Com isso, o PL permite a adoção, por parte do Estado, de medidas como suspensão de acesso a créditos públicos e a licitações, bem como a aplicação de multas, sem precisar esperar pelo julgamento. Isso já ocorre com as pessoas físicas, basta ler nos jornais os nomes dos executivos, dos ministros e dos funcionários que foram afastados de suas funções ou tiveram bens arrestados por conta de corrupção, antes mesmo do inquérito policial.

Pelo princípio da responsabilidade objetiva, o Estado não precisa provar a “intenção” de lesar da pessoa jurídica. Basta mostrar que existe uma ligação entre a ação e o resultado dela. Na prática, quer dizer o seguinte: se uma empresa – e seu representante – é pega no ato de pagar suborno a um agente público, ela já será punida, cabendo provar ou não a “intenção” no processo judicial.

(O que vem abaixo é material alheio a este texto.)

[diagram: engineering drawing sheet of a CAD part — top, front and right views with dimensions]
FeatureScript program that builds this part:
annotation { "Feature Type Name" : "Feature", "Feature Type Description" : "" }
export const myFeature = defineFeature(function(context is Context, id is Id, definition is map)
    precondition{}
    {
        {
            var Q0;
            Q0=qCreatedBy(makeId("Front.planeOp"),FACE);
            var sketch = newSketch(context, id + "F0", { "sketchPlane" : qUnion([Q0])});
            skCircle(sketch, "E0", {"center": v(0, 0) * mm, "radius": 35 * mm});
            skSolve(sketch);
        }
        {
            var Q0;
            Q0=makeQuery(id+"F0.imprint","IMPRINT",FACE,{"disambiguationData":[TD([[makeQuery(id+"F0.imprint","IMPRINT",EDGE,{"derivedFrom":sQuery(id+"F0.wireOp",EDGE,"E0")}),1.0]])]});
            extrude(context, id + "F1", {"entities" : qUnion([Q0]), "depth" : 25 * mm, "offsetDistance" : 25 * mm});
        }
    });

A responsabilidade objetiva da pessoa jurídica não extingue a responsabilidade objetiva individual de seus dirigentes no ato ilícito ou daquele que tenha agido sem poderes de representação ou sem autorização superior. Ela “adiciona” às sanções aplicadas aos indivíduos aquelas destinadas às pessoas jurídicas.

Flexibilizar?


Algumas entidades empresariais consideram esse princípio muito “duro” e querem flexibilizá-lo. Também negociam o valor das multas que podem ser aplicadas.

O princípio da responsabilidade objetiva é o cerne desse projeto. Por isso, ele não pode ser alterado nem “flexibilizado”. Sem ele, voltamos à legislação atual, em que é preciso “provar” a culpa de uma empresa cujo funcionário foi pego em ato de corrupção, e só a pessoa física sofre sanções imediatas.

Além do mais, se essas entidades representam empresas sérias e comprometidas com a transparência e a integridade, por que estão preocupadas com a responsabilidade objetiva ou com o valor das multas? Será que imaginam que ser pego em algum ato ilícito contra a administração pública deve fazer parte dos riscos da empresa? Corrupção seria, na visão dessas entidades, algum tipo de recurso ao qual a empresa deve recorrer quando achar necessário?

Nos países onde a corrupção é baixa, funciona o princípio da responsabilidade objetiva das pessoas jurídicas. Se não acaba com a corrupção, ele contribui para que haja um forte controle sobre ela.

O Brasil vive hoje um momento especial na sua história, no qual ganha mais relevância na geopolítica mundial que vem sendo desenhada. A aprovação do PL 6826 é tão importante para a reputação internacional do país quanto o foi a adoção de metas voluntárias para a redução de carbono.